To-do item:
Copy the listing from the line containing "To the nearest" through the line containing "Which has a higher value, 911177 or 1849?", substituting "total" for "combined" and keeping everything else the same. Omit the pictures.

Provided information:
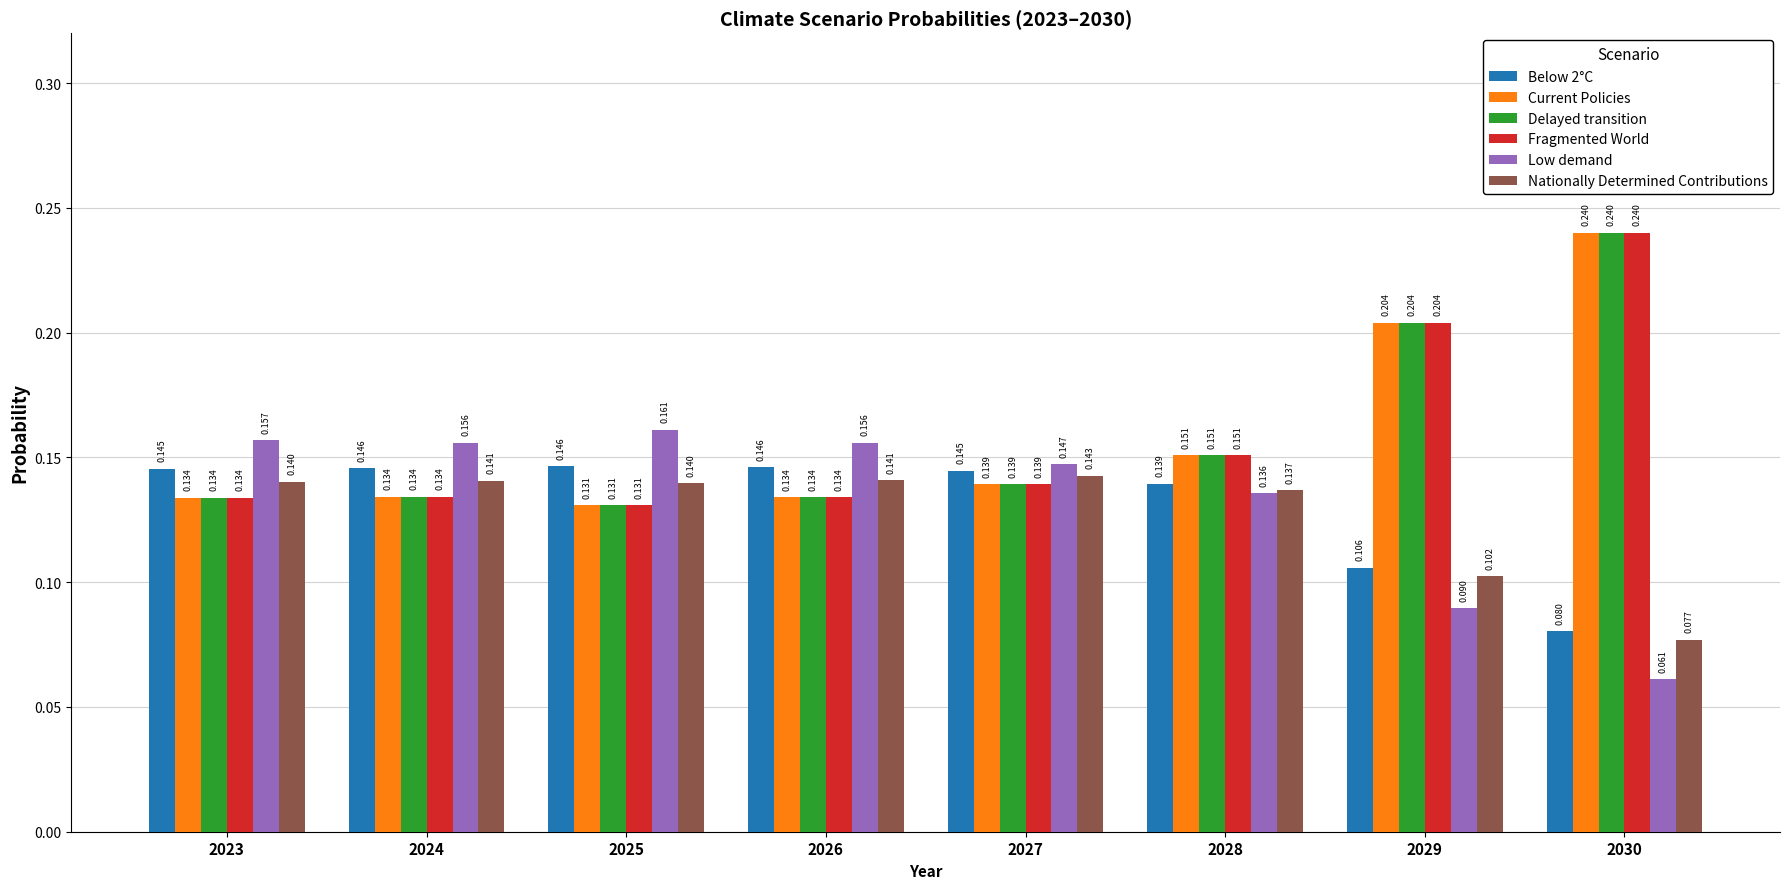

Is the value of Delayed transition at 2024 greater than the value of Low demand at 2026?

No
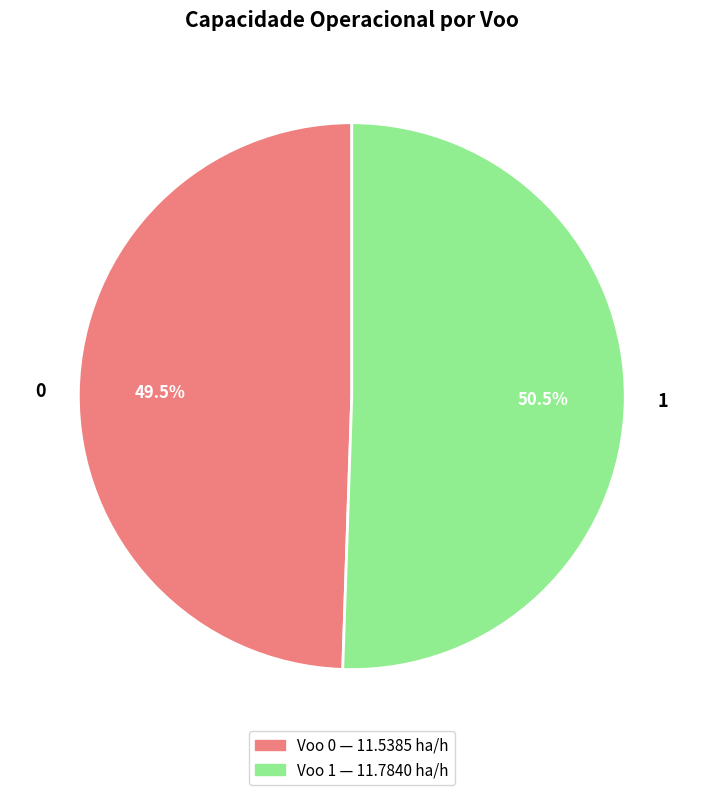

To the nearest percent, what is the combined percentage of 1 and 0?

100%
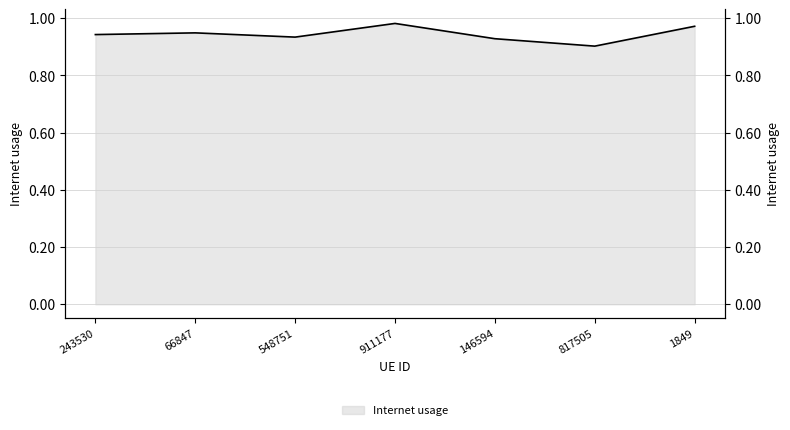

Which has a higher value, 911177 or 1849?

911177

==

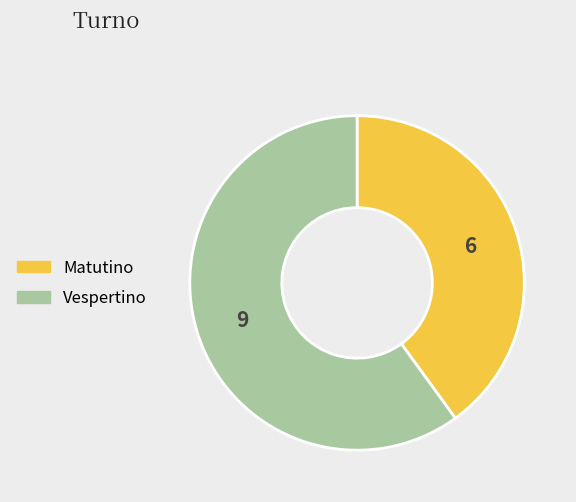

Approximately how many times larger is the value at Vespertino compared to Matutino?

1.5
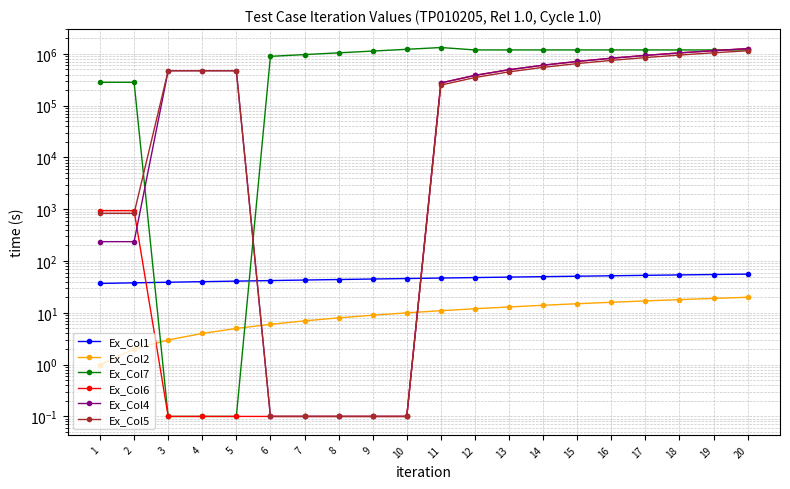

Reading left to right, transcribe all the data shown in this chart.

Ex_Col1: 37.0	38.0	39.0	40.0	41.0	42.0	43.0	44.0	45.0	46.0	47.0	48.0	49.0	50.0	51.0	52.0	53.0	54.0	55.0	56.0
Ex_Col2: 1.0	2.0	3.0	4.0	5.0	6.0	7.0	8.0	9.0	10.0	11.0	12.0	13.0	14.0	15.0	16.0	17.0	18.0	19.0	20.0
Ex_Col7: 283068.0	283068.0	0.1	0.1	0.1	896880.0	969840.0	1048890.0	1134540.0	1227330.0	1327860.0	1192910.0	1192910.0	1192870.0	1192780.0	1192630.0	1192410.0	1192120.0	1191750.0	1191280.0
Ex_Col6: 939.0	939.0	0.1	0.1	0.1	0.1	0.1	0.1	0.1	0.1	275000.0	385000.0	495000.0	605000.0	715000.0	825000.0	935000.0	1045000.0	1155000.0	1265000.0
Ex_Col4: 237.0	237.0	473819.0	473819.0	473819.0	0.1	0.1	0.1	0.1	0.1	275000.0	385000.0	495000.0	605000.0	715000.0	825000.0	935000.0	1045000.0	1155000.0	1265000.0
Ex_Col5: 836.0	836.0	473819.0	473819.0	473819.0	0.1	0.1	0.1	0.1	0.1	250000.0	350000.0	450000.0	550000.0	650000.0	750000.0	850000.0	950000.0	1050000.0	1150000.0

Response for this exercise:
To the nearest percent, what is the total percentage of 1 and 0?

100%

Which has a higher value, 911177 or 1849?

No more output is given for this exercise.